1991年、まずは地理的、経済的に最も西側に近かったスロヴェニアが独立、続いてクロアチア、そして1992年には、サラエヴォを首都とするボスニア・ヘルツェゴビナが独立を宣言する。スロヴェニア、クロアチアに比べ、民族の混在率が高かったボスニアはの内戦は泥沼化し、約3年半の間に死者約20万人、難民・避難民約220万人が発生。第2次大戦以降、ヨーロッパで最悪の紛争となった。

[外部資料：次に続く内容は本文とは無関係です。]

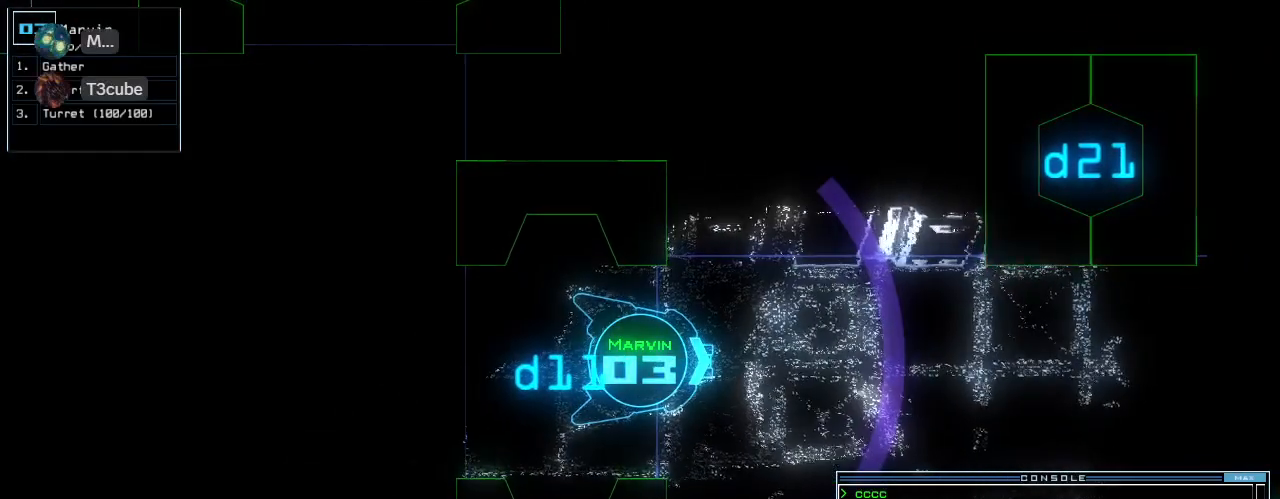
{"keys": [], "events": [[60, "return", "up"], [60, "space", "down"], [160, "space", "up"]]}
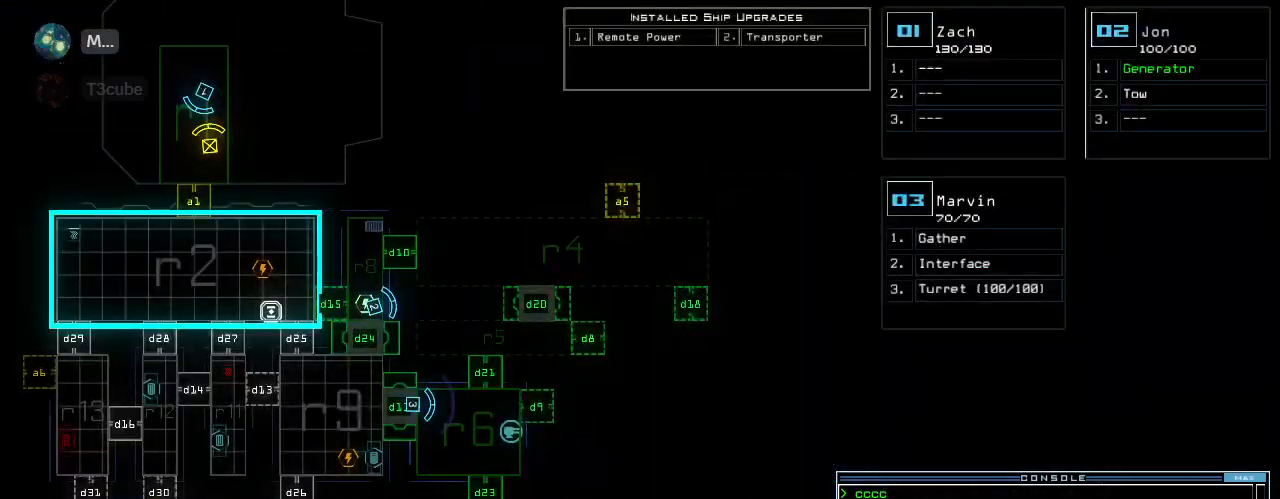
{"keys": [], "events": [[80, "space", "down"], [160, "space", "up"], [240, "x", "down"], [300, "x", "up"], [380, "x", "down"], [440, "x", "up"]]}
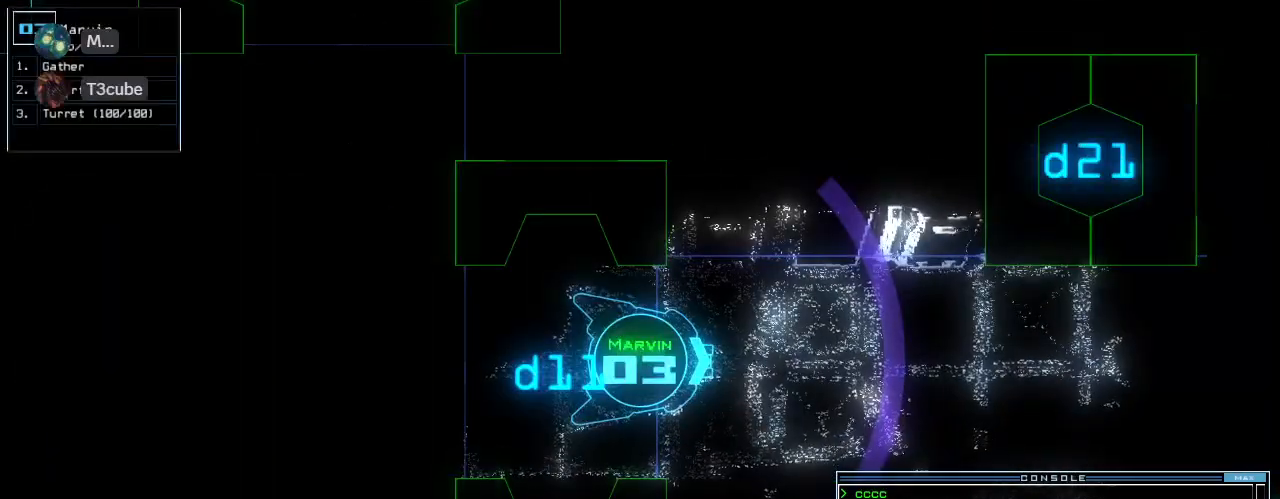
{"keys": [], "events": [[60, "space", "down"], [160, "space", "up"], [180, "r", "down"], [280, "r", "up"]]}
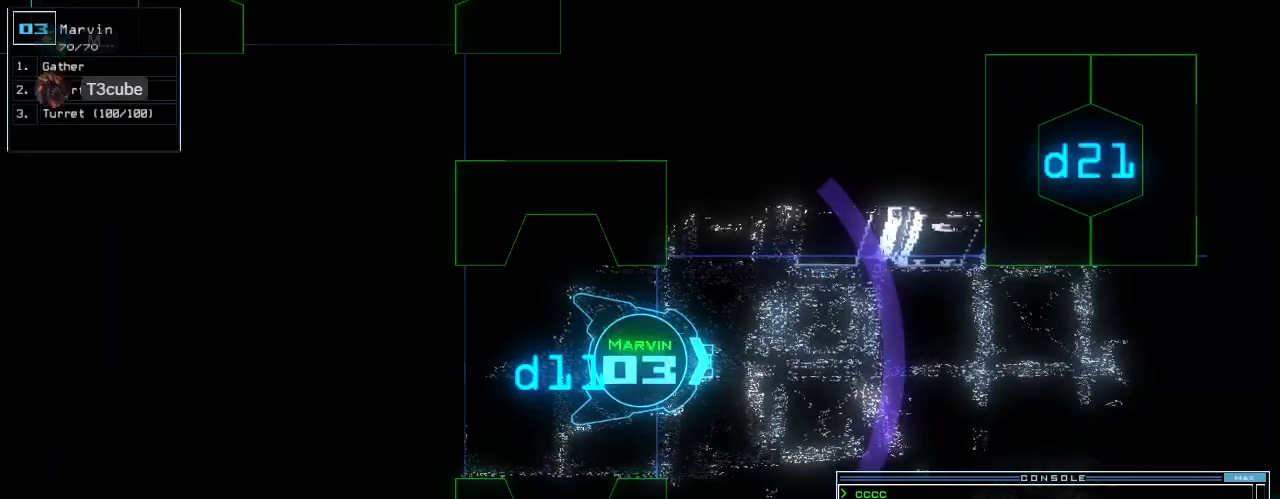
{"keys": ["down"], "events": [[80, "6", "down"], [160, "6", "up"], [220, "return", "down"], [260, "return", "up"], [440, "down", "down"]]}
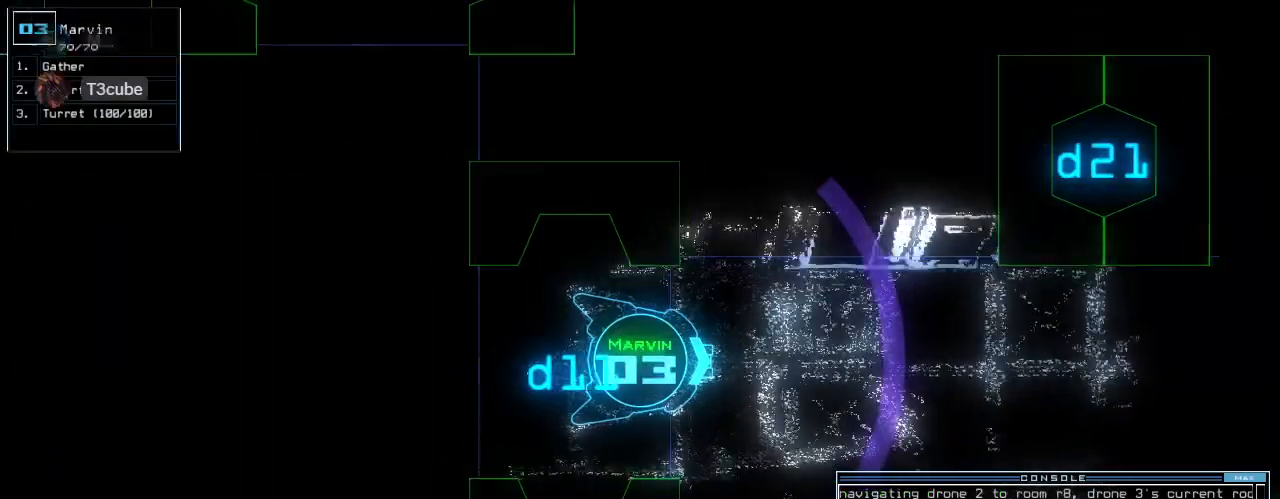
{"keys": ["down"], "events": []}
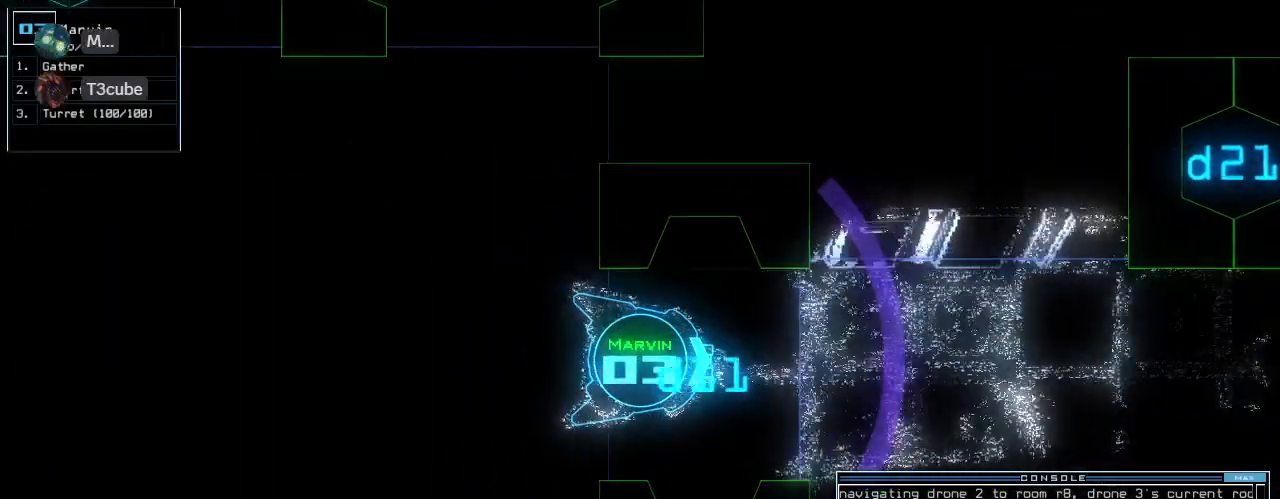
{"keys": ["down"], "events": []}
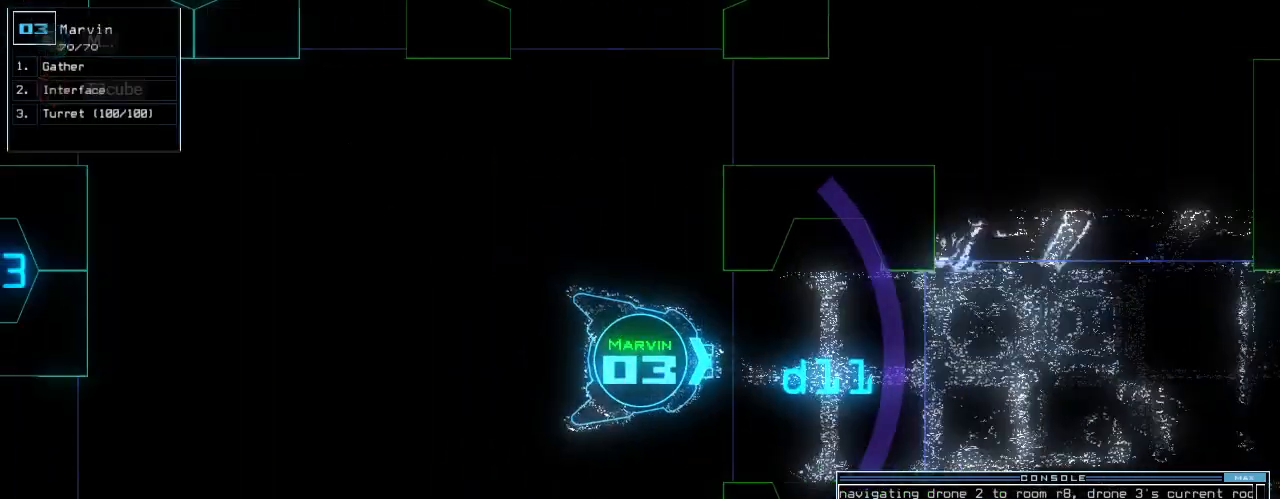
{"keys": [], "events": [[120, "space", "down"], [140, "down", "up"], [200, "space", "up"]]}
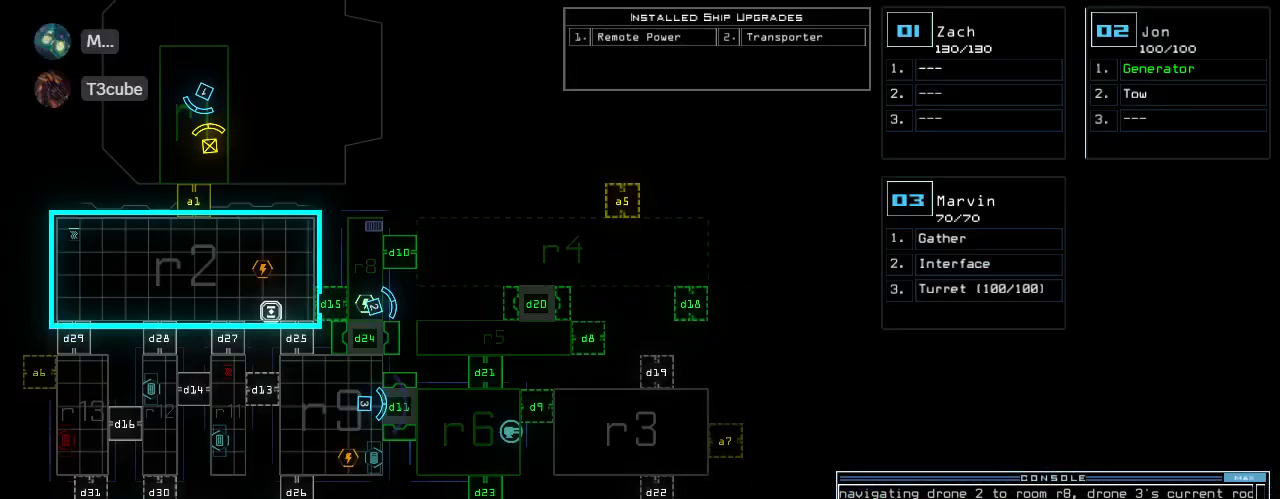
{"keys": [], "events": []}
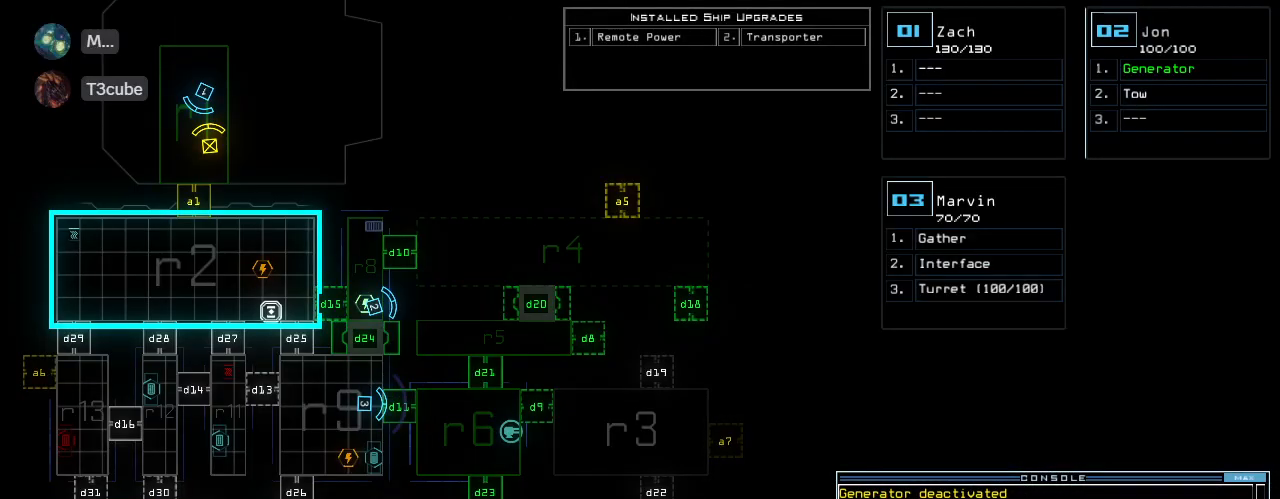
{"keys": [], "events": [[280, "d", "down"], [340, "d", "up"]]}
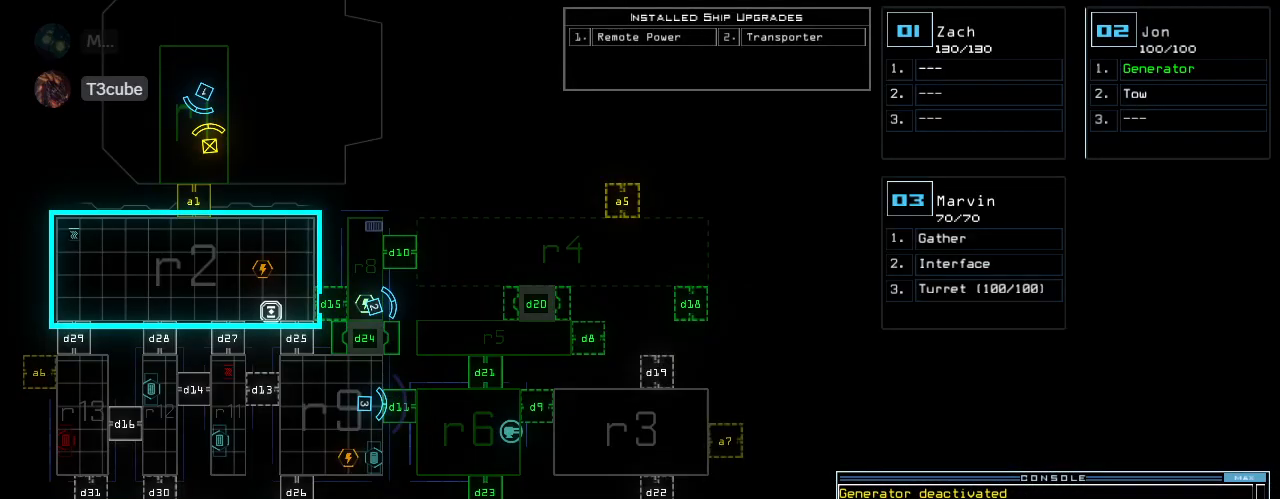
{"keys": [], "events": [[140, "1", "down"], [200, "1", "up"]]}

■おびただしい数の死者を埋葬するために墓地と化したオリンピックスタジアム

ボスニア全土で繰り広げられた戦闘により、当然サラエヴォのオリンピック会場も破壊された。増大する死者により墓地が不足し、土地の多いオリンピック会場やサッカー場は全て墓地と化したのである。
1995年、ボスニア紛争は終結した。それ以後、五輪会場の一部は再建されたがほとんどは放置され廃墟と化する。その周辺にはおびただしい数の墓標だけが残り、ほとんどの墓石には、1992年から1995年の没年月日が記されている。


■カタリーナ・ヴィットの願い

カタリーナ・ヴィットは、サラエヴォ五輪後、1988年のカルガリー五輪でも金メダルを獲得し、五輪2連覇の偉業を達成する。その後現役を引退し、共産圏では珍しかったプロスケーターとなるが、1994年、プロ選手の参加が認められたリレハンメル五輪で3度目の五輪出場を果たす。

28歳のヴィットは体型も変化し、技術では若い現役選手たちに遠く及ばす、18歳の頃の輝きは失われていたが、有名な反戦歌「花はどこへ行った」に乗せたフリーで、戦闘の最中だったサラエヴォの現状を世界に伝えようとした姿は美しかった。

これからは、五輪会場が墓地になるような歴史が繰り返さない事を願うばかりである。